Tasks:
1: Using the passage on content liability, answer yes or no for each statement and quote the words that decide it. (a) The company holds insurance against claims over material posted by third parties. (b) Many of the company's sites let users post un-moderated comments and opinions. (c) Claims like these against online services have never succeeded.
2: Print the part of the passage on content liability word for word, starting at "These types of claims have" and ending at "and financial condition.".
━━━ Document section
Due to the nature of content published on our online network, including content placed on our online network by third parties, and as a distributor of original content and research, we face potential liability based on a variety of theories, including defamation, negligence, copyright or trademark infringement, or other legal theories based on the nature, creation or distribution of this information. Such claims may also include, among others, claims that by providing hypertext links to websites operated by third parties, we are liable for wrongful actions by those third parties through these websites. Similar claims have been brought, and sometimes successfully asserted, against online services. It is also possible that our users could make claims against us for losses incurred in reliance on information provided on our networks.

 

In addition, we could be exposed to liability in connection with material posted to our Internet sites by third parties. For example, many of our sites offer users an opportunity to post un-moderated comments and opinions. Some of this user-generated content may infringe on third party intellectual property rights or privacy rights or may otherwise be subject to challenge under copyright laws. Such claims, whether brought in the United States or abroad, could divert management time and attention away from our business and result in significant cost to investigate and defend, regardless of the merit of these claims. In addition, if we become subject to these types of claims and are not successful in our defense, we may be forced to pay substantial damages. We have no insurance to protect us against these claims. The filing of these claims may also damage our reputation as a high quality provider of unbiased, timely analysis and result in client cancellations or overall decreased demand for our services.

 

As a distributor of media content, we may face potential liability for defamation, invasion of privacy, negligence, copyright or trademark infringement and other claims based on the nature and content of the materials distributed.

 

These types of claims have been brought, sometimes successfully, against distributors of media content. Any imposition of liability, given our lack of insurance coverage, could have a material adverse effect on our business, results of operations and financial condition.
━━━━━━
━━━ Dataset records
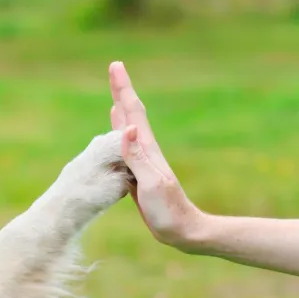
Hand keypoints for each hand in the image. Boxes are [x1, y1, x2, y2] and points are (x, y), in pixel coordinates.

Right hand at [108, 61, 204, 250]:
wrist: (183, 231)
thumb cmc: (168, 211)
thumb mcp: (151, 184)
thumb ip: (138, 157)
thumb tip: (128, 127)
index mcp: (147, 149)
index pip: (133, 113)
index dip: (123, 89)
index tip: (116, 66)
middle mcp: (145, 151)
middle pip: (131, 114)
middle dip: (122, 91)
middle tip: (115, 69)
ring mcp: (143, 162)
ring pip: (128, 129)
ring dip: (121, 110)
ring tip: (116, 96)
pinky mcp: (138, 174)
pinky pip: (125, 148)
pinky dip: (119, 135)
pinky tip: (118, 133)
━━━━━━
Results of the tasks:
1:
(a) No: "We have no insurance to protect us against these claims."
(b) Yes: "many of our sites offer users an opportunity to post un-moderated comments and opinions"
(c) No: "Similar claims have been brought, and sometimes successfully asserted, against online services."

2:
These types of claims have been brought, sometimes successfully, against distributors of media content. Any imposition of liability, given our lack of insurance coverage, could have a material adverse effect on our business, results of operations and financial condition.